Wednesday, September 10, 2008


The staff had a good time in Finland. We rented bikes and pedaled about; we saw some art; we sipped coffee at cafes on the sidewalk like the continental sophisticates we are. It was all lovely except for trying to get dinner.

One of our day-job co-workers is, in fact, a Finn. She grew up in Helsinki and now claims that she knows nothing about it, and only goes to the country house with the sauna when she visits our homeland. Our primary source of information thus dashed, we were stuck with Lonely Planet to guide us to a restaurant we could afford and also enjoy. Feeling the casual Finnish vibe, we didn't change out of our jeans. So we picked a spot, somewhat outside the center, and enjoyed a longish but pleasant walk up there, The Lovely Katherine worrying about whether we could get in wearing jeans and your correspondent assuring her she was crazy. We arrived at our destination, and there were a couple occupied tables and about 30 unoccupied ones. And we were turned away. No reservation. We decided maybe Finns eat late, and tried another establishment nearby. Again - no reservation, no luck.

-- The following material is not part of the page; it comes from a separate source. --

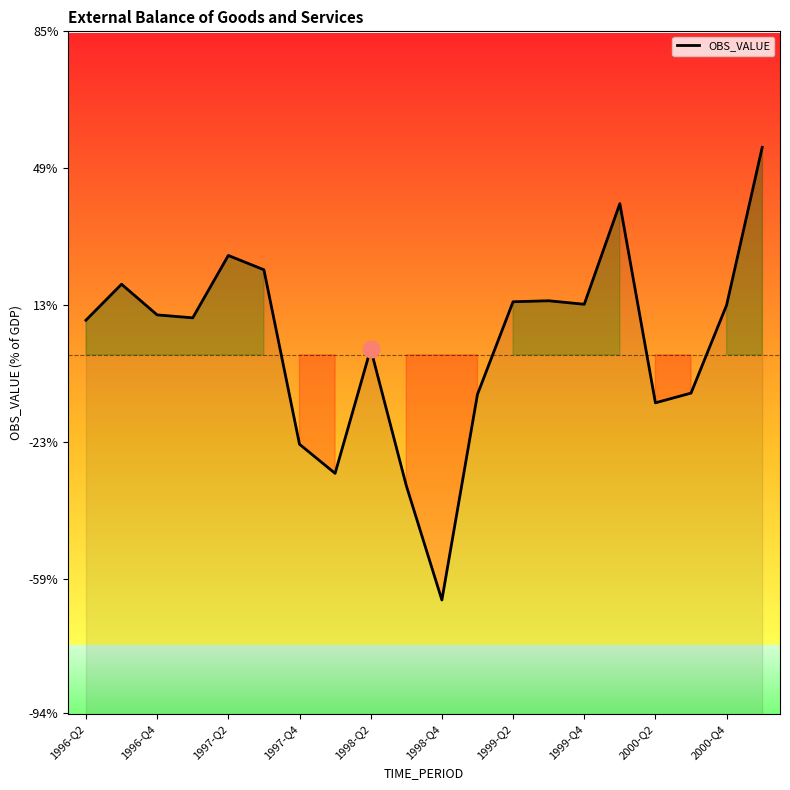

How many lines are shown in the chart?

1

Now, these places were not exactly busy. And while I know the Europeans eat a bit later than us, it was already 8:00 or 8:30 by this point. Unless they had a ton of reservations for 9:00, we were being denied either for wearing jeans, or for not being locals.

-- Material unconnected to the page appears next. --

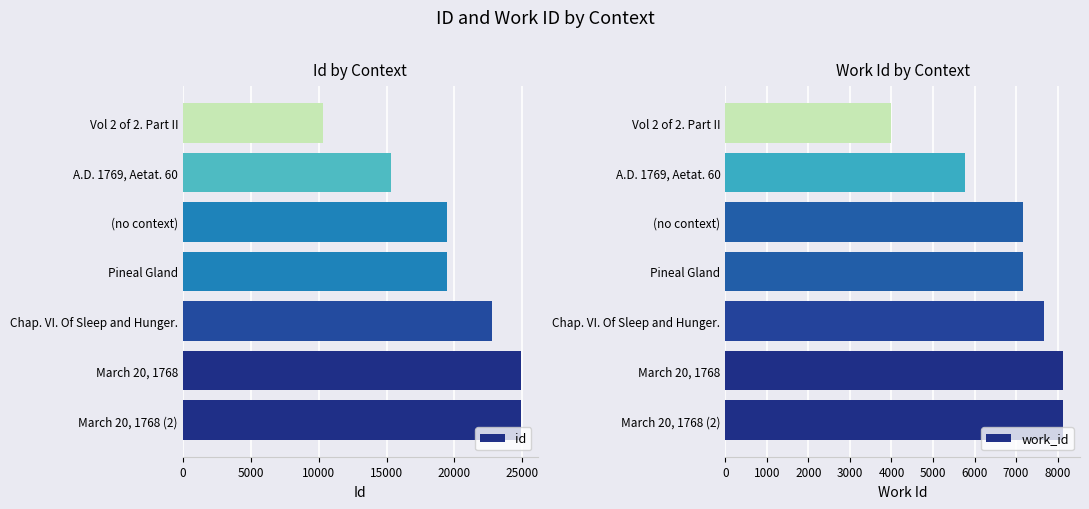

What is the difference between the maximum and minimum values in the id series?

14518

So we walk back towards downtown, figuring we'll find something. And places are looking fancy or full, and we wind up at a tourist trap listed in the trusty Lonely Planet, and it's at earliest 9:00 and we're hungry and we've been walking all day. So we settle on the tourist trap, because they're obviously happy to serve tourists in jeans. We each have one beer, I have a reindeer filet (it was a minor goal to have eaten reindeer, I'll admit), the Lovely has stewed beets because they're out of the fish. It is eminently unsatisfying.

The tab? $100. Plus tip. I'm not kidding. Two beers, one real meal, and a pile of steamed beats - $100. Putting the "trap" in tourist trap. We consider ourselves fairly seasoned travelers, but obviously not seasoned enough.

Anyway, above is a cool old car on the streets of Helsinki. Since we have more Helsinki pictures than Helsinki stories, we'll add: here's a picture of a guy selling potatoes from a boat. Neither has anything to do with the story.

1 comment:

Anonymous said...

I knew that faint noise I have been hearing was somebody's stomach growling...

So does a big "check" go by Finland on the travel list?